Attached the “chalk holder” to the bottom of the board, and nailed the board to the wall.  Here we have a chalk board in the kitchen!

Chalkboard (11)

and a zoomed-out look:

Updating bookshelf + arranging books by colors

Budget:

  • $0 for bookshelf (inherited from an old roommate)
  • $0 for paint (left-over)

Time:

  • 2.5 hours

Our apartment was painted with a lot of cream wall colors & white trims through out.  It’s nice and  serene and makes white furniture disappear.

I have inherited a large white bookshelf from an old roommate years back.  It’s a nice size and decently built  but definitely showing its age.

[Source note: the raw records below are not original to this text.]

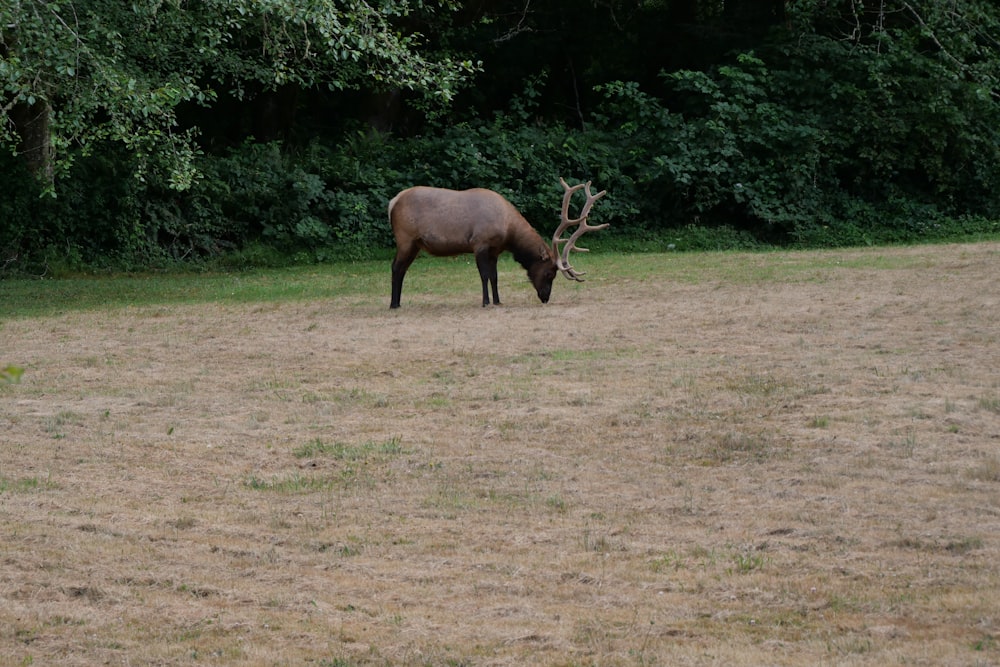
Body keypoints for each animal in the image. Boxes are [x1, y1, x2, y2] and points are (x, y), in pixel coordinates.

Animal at [388, 177, 608, 308]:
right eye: (549, 273)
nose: (545, 297)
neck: (508, 231)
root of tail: (392, 202)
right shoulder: (479, 243)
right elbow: (484, 275)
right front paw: (486, 302)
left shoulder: (495, 250)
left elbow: (494, 277)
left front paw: (498, 301)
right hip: (405, 238)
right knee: (396, 267)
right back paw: (393, 304)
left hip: (415, 244)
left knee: (402, 269)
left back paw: (398, 302)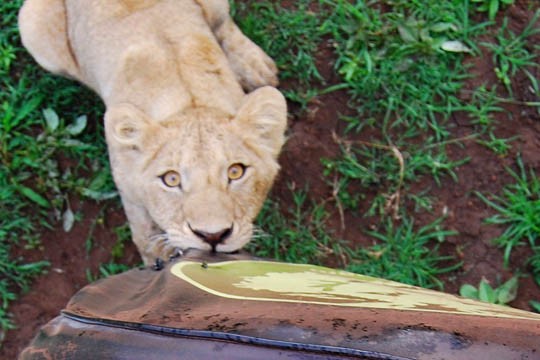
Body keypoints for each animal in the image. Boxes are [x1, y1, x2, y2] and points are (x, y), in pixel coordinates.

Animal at [17, 0, 286, 264]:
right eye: (171, 179)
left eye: (235, 172)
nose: (213, 235)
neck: (191, 103)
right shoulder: (128, 188)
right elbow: (146, 235)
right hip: (32, 25)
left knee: (222, 24)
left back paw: (255, 67)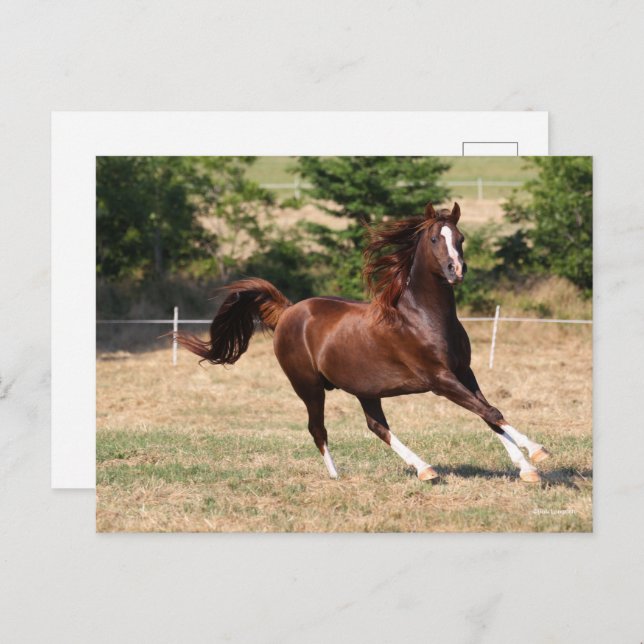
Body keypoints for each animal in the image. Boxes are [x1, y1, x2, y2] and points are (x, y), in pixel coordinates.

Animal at [176, 202, 550, 483]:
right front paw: (538, 453)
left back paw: (425, 469)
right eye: (433, 238)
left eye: (460, 237)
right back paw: (336, 475)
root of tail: (287, 312)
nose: (455, 269)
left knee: (377, 426)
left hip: (365, 389)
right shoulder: (439, 380)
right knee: (318, 428)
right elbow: (490, 410)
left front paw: (527, 467)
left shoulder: (464, 372)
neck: (423, 317)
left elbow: (488, 413)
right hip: (309, 387)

While brainstorming what color to paint it with by using what I already have, nice boyfriend suggested “grey”!  Perfect.  I have black, and I have light blue and white.  Isn’t grey just black mixed with a lighter color?


So the great mixing process began.  Hand mixing paint colors reminded me of mixing baking batter without recipe.  You have your base of whatever already in the bowl.  Then, you slowly pour in the additional ingredient.  Too much, your cake won’t rise.  Too little, you cake tastes funny.  My mixing bowl looked like this:

Grey bookshelf (3)


Oh, forgot to mention that before any paint job, you need to prep your surface.  That means sanding, wiping with damp towel, and taping the edges so you don’t paint over the area that you don’t want to paint.  This is also my least favorite part of the painting.  It’s time consuming, and I’m much more interested in taking my paint brush to the object.

I decided to go with grey on the exterior to the bookshelf while leaving the interior white so the color wheel that I am going to organize the books by will stand out.  To be clear, I didn’t invent this method.  I saw it on a HGTV show sometime and have been wanting to try it.  Here is my top 3 reasons why I think it’s a good idea:

  1. Visually Appealing: organized colors make the space look more thought out, instead of just piling books on your shelf.  Would’ve been even cooler if I had a horizontal shelf.

  2. Discovering new books: sure, organizing books by subject makes perfect sense.  I had been doing that for as far as I can remember.  It’s great for finding a book that you already know you’re looking for.  But what happens to the other less-favored ones?  When will they ever get read if you don’t pick it up?  This way or organization throws you in an unfamiliar order and forces you to pick up more books.

  3. Why not?  I’m not operating a bookstore or a library here:  It’s really not like I have seas of books that I need to reference to all the time.  Besides, it’s in my own space.  As long as the 2 people living here are happy with the arrangement, it’s all good.


Adding a small detail to make it more interesting, I also painted the very bottom black.  It kind of reminds me of the ‘exposed legs’ of couches/sofa/love seat.

After painting, I left the shelf to dry for hours.  I touched up some of the backing with white paint I had because there were scratch marks.  The colors weren’t really a match.  Oh well… the books will color them.

Shelf finally dried.  I sanded it with super fine steel wool for the finished look.  Then the great arranging began.  I arranged the books by colors first.  Then within the piles of the same color, I divided them by shades.  Having a color wheel image near by was pretty helpful.